The production — as with Winter Hours — perfectly suits the band: rich in reverb, the drums sound enormous, the guitars multifaceted and evocative, basslines usually supportive but often independent and memorable, and the vocals fighting the rest for attention. It plays off the band’s greatest strength: collaboration. Chords would sound empty without Andrew Hernandez’s bombastic drumming. The drums would sound flashy and masturbatory if it weren’t for Hill’s versatile guitar work. Hill’s guitars would sound flaccid without Carson Daniel James’ low end (and in the band’s more quiet moments, they’d sound elliptical and pointless without the melodic center of the basslines). Even musically, Tombs’ mishmashing of genres sheds light on the tethers between them.

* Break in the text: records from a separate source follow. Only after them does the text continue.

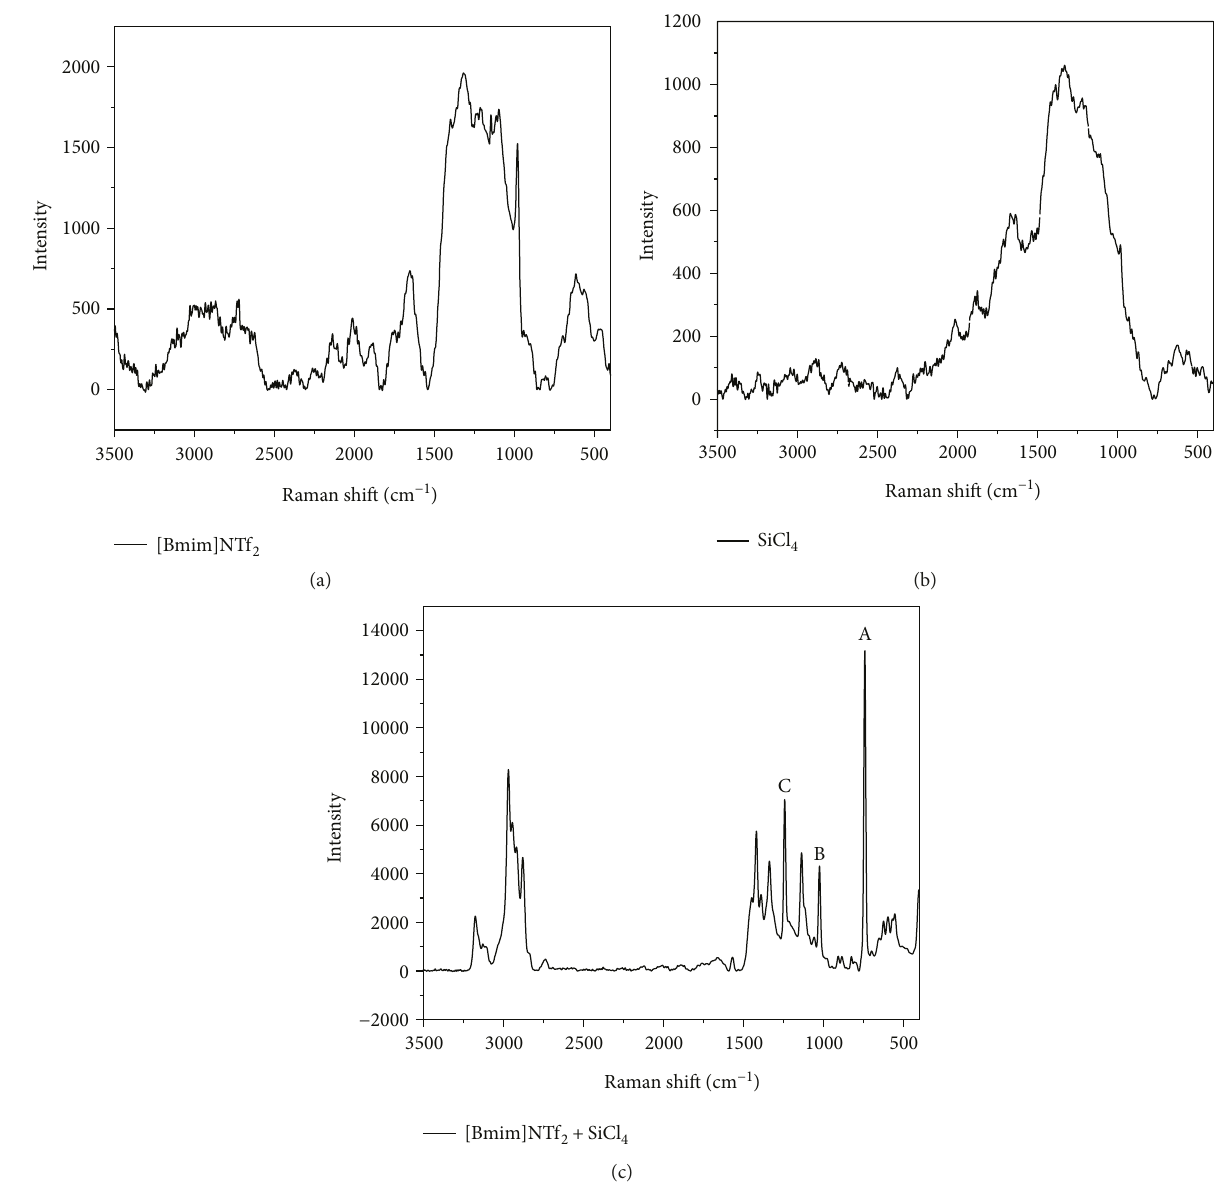
Figure 3: Raman spectra of the original ILs and the ILs dissolved SiCl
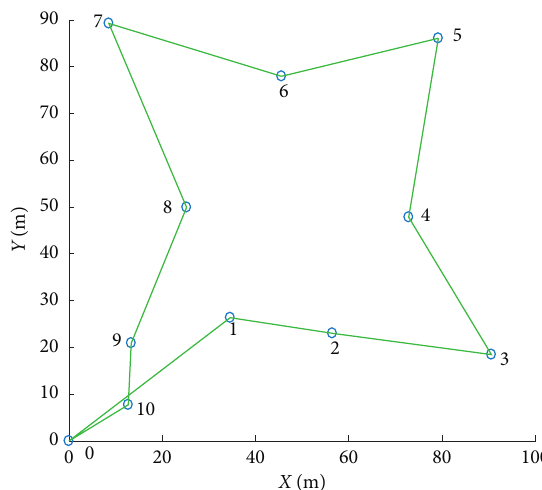
Figure 9: Planned access order for the first round prediction.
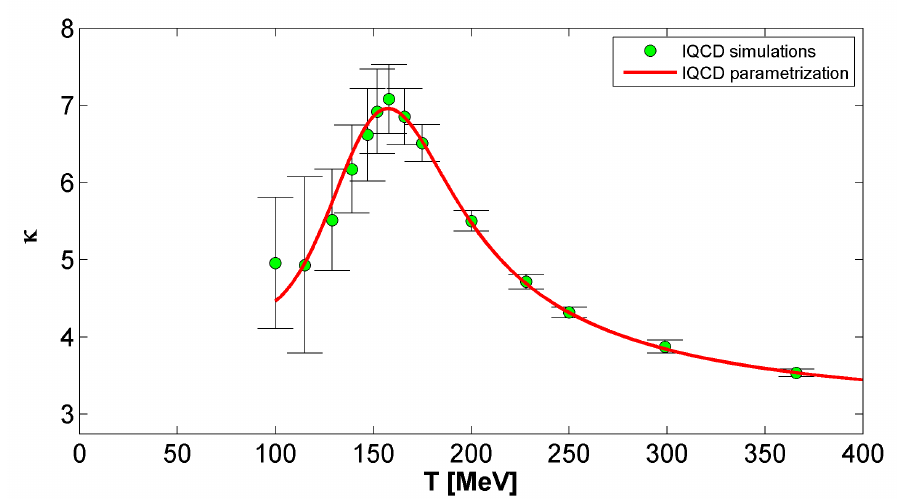
Figure 2. The result of lattice QCD simulations (green dots) on κ = ε / p measured at µ B = 0, and a phenomenological parametrization (red curve), taken from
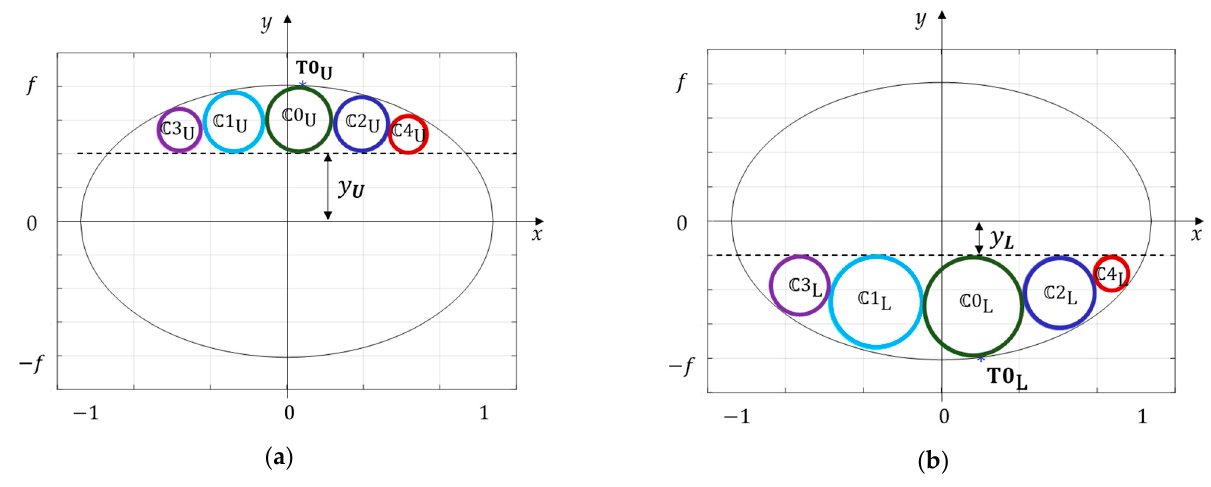
Figure 11. Part-section layouts: ( a ) available space in the upper part of the cross-section; ( b ) available space in the lower part of the cross-section.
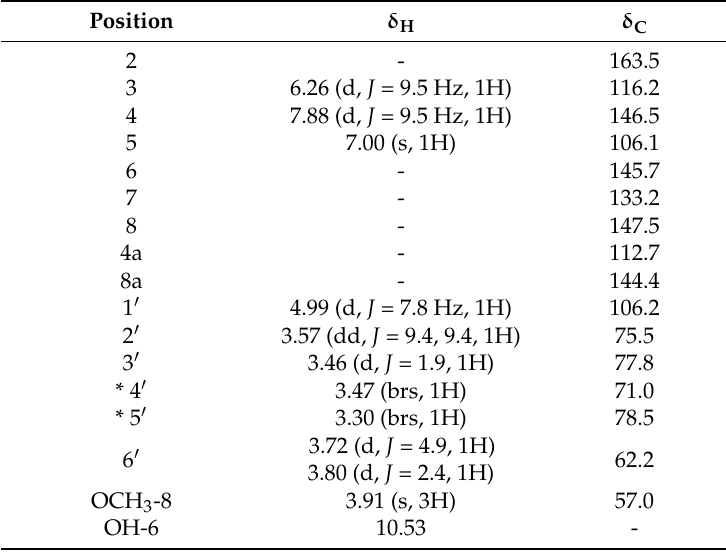
Table 1. The 1 H (600 MHz, δ in ppm, J in Hz) and 13 C NMR (125MHz, δ in ppm) spectral data for compound 15 in deuterated methanol (CD 3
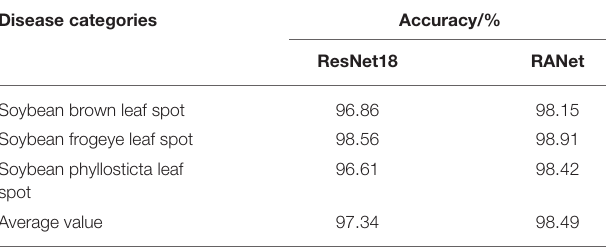
TABLE 3 | Accuracy of various disease test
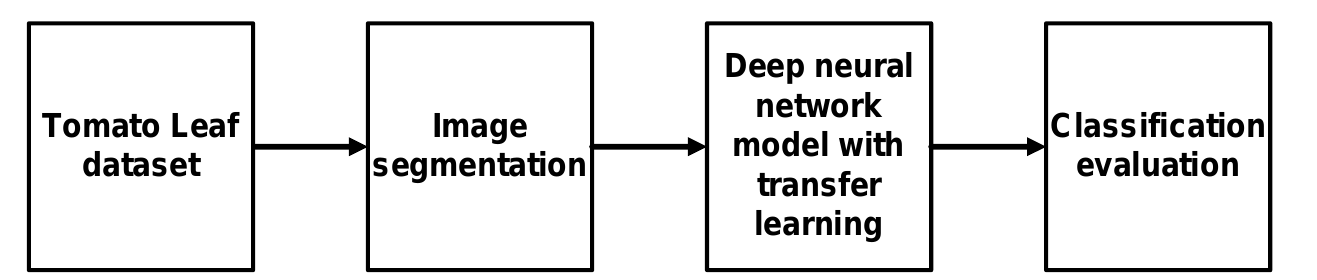
Figure 1. Proposed model for classifying tomato leaf disease and classification accuracy evaluation. 2.3. Tomato Leaf Image Segmentation Using the HSV Color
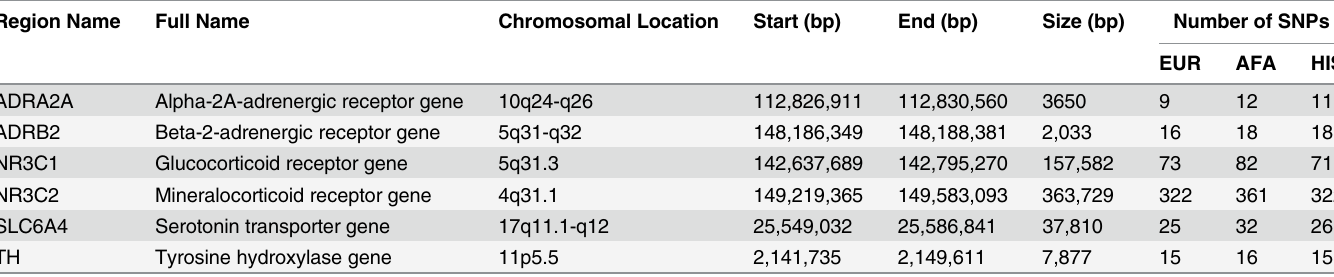
Table 2. Characteristics of the stress response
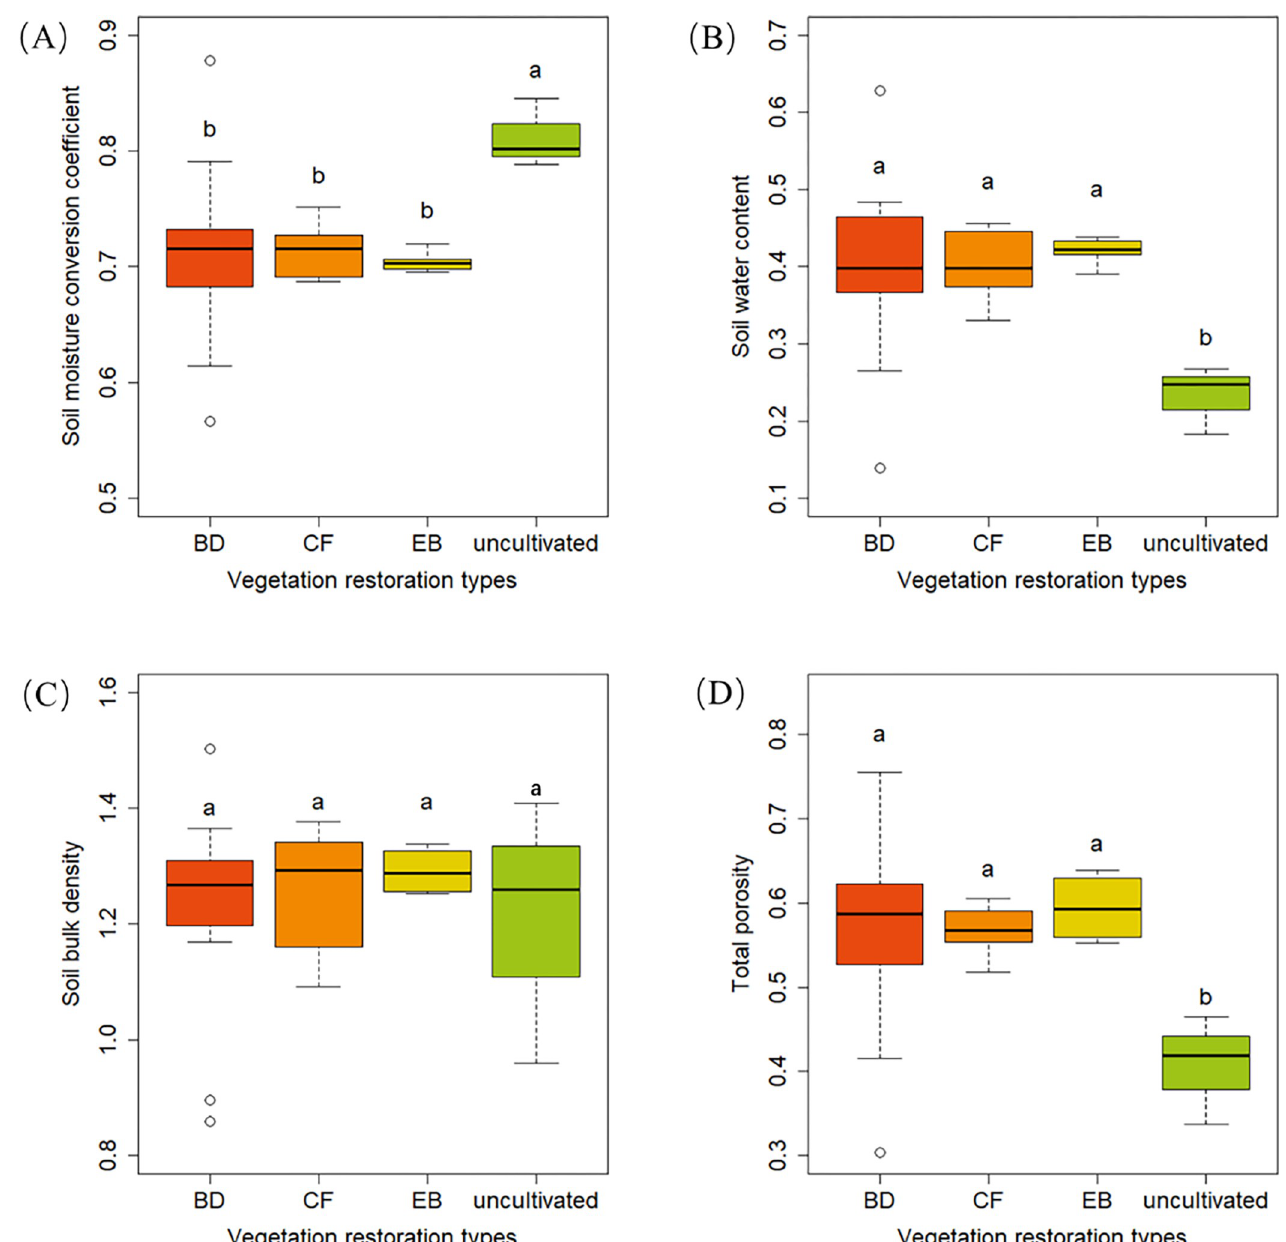
Fig 3. Differences in soil physical properties among different vegetation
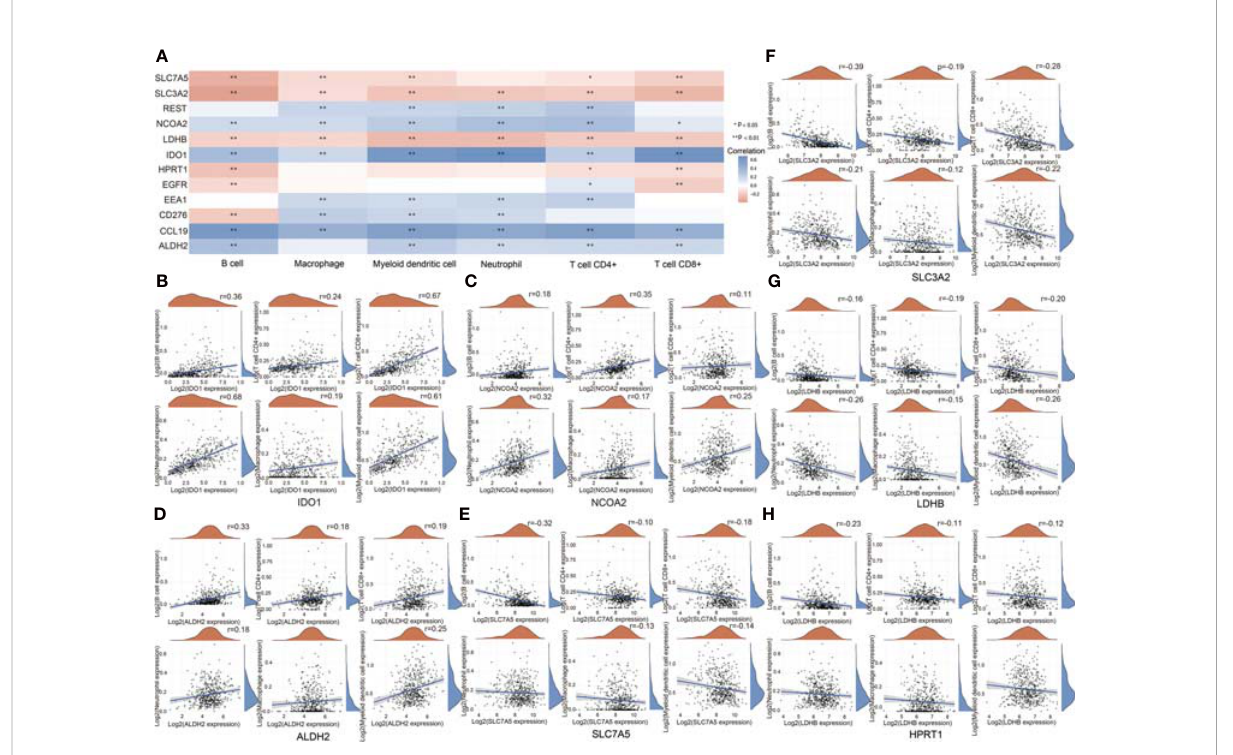
FIGURE 8 Analysis of relationships between prognosis-related genes and immune in fi ltrates. (A) Relationships between prognosis-related genes and immune in fi ltrates in HNSCC. (B) Relationships between IDO1 and immune in fi ltrates in HNSCC. (C) Relationships between NCOA2 and immune in fi ltrates in HNSCC. (D) Relationships between ALDH2 and immune in fi ltrates in HNSCC. 9 (E) Relationships between SLC7A5 and immune in fi ltrates in HNSCC. (F) Relationships between SLC3A2 and immune in fi ltrates in HNSCC. (G) Relationships between LDHB and immune in fi ltrates. (H) Relationships between HPRT1 and immune in fi ltrates in HNSCC. (*P < 0.05; **P <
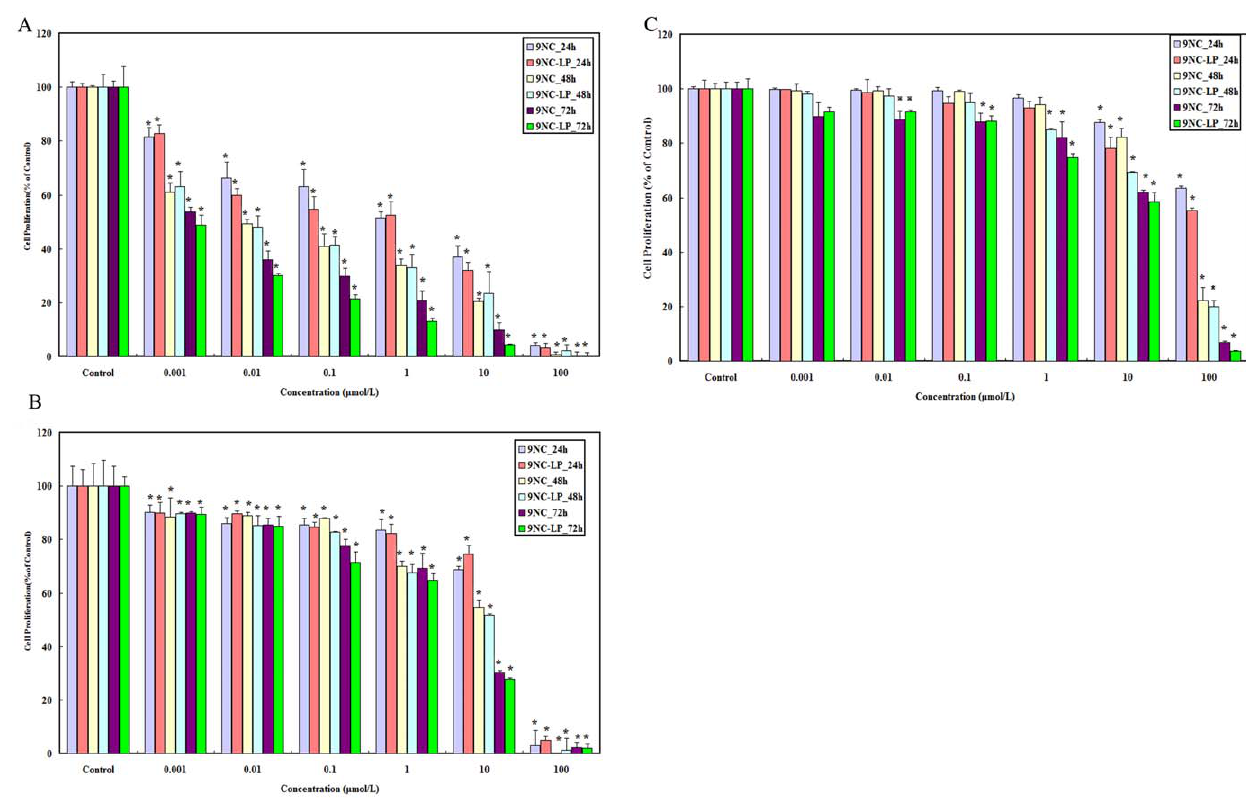
Figure 2. Cell proliferation inhibitory effects of 9NC and 9NC-LP on HepG2, L02 and Hep3B cells invitro . Cell proliferation of HepG2 (A) , L02 (B) and Hep3B (C) cells was measured after exposure to compounds for 24–72 h. All assays were done in triplicate. The proliferation index is in comparison with untreated cells (*P , 0.01, P , 0.05 vs. control) (There no significant differences between cells treated with 4 % DMSO, Liposomes (free) and untreated cells. Data not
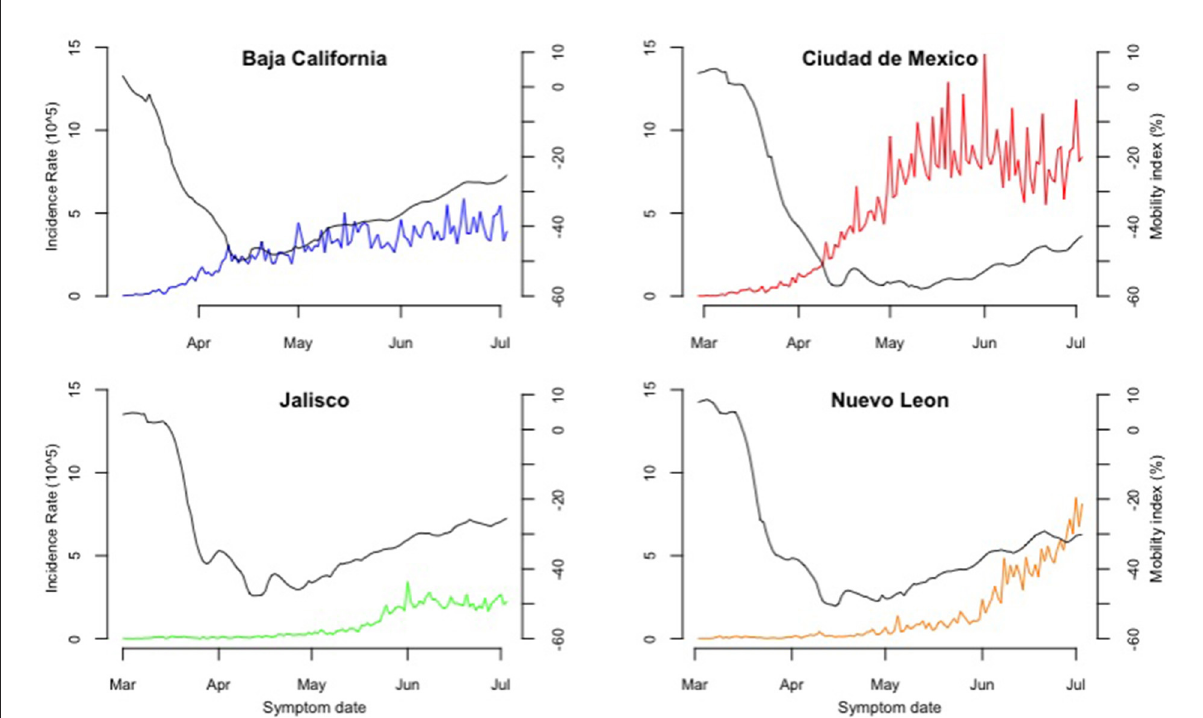
FIGURE3 Incidence rate by symptom onset and mobility index in four states from February 28th to July 3rd, Mexico, 2020. The horizontal axis shows the period covered since the confirmation of the first COVID-19 case in Mexico, February 28th, 2021, to July 3rd 2021. The left vertical axis shows the incidence rate of confirmed cases per 100,000 habitants scale, and the right vertical axis shows the percentage change for mobility on a 10 to − 60% range. The continuous black line represents the average daily mobility rate documented by Google. The colored line shows daily confirmed cases based on their date of symptom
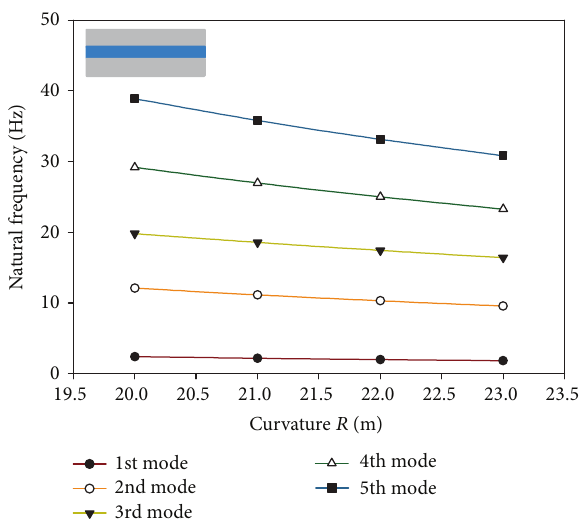
Figure 3: Three cases discussed in this study.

But the point to all of it is that Tombs is a mighty band in a way that bands aren’t anymore. There’s a unique confidence to what they do that would get swallowed up by self-consciousness or concern over maintaining a fanbase with other bands. A bold fearlessness is the nature of Tombs, and Paths of Totality is the first real look we’ve gotten into their natural habitat. It proves they can go deep, and that they will — hopefully soon — go deeper.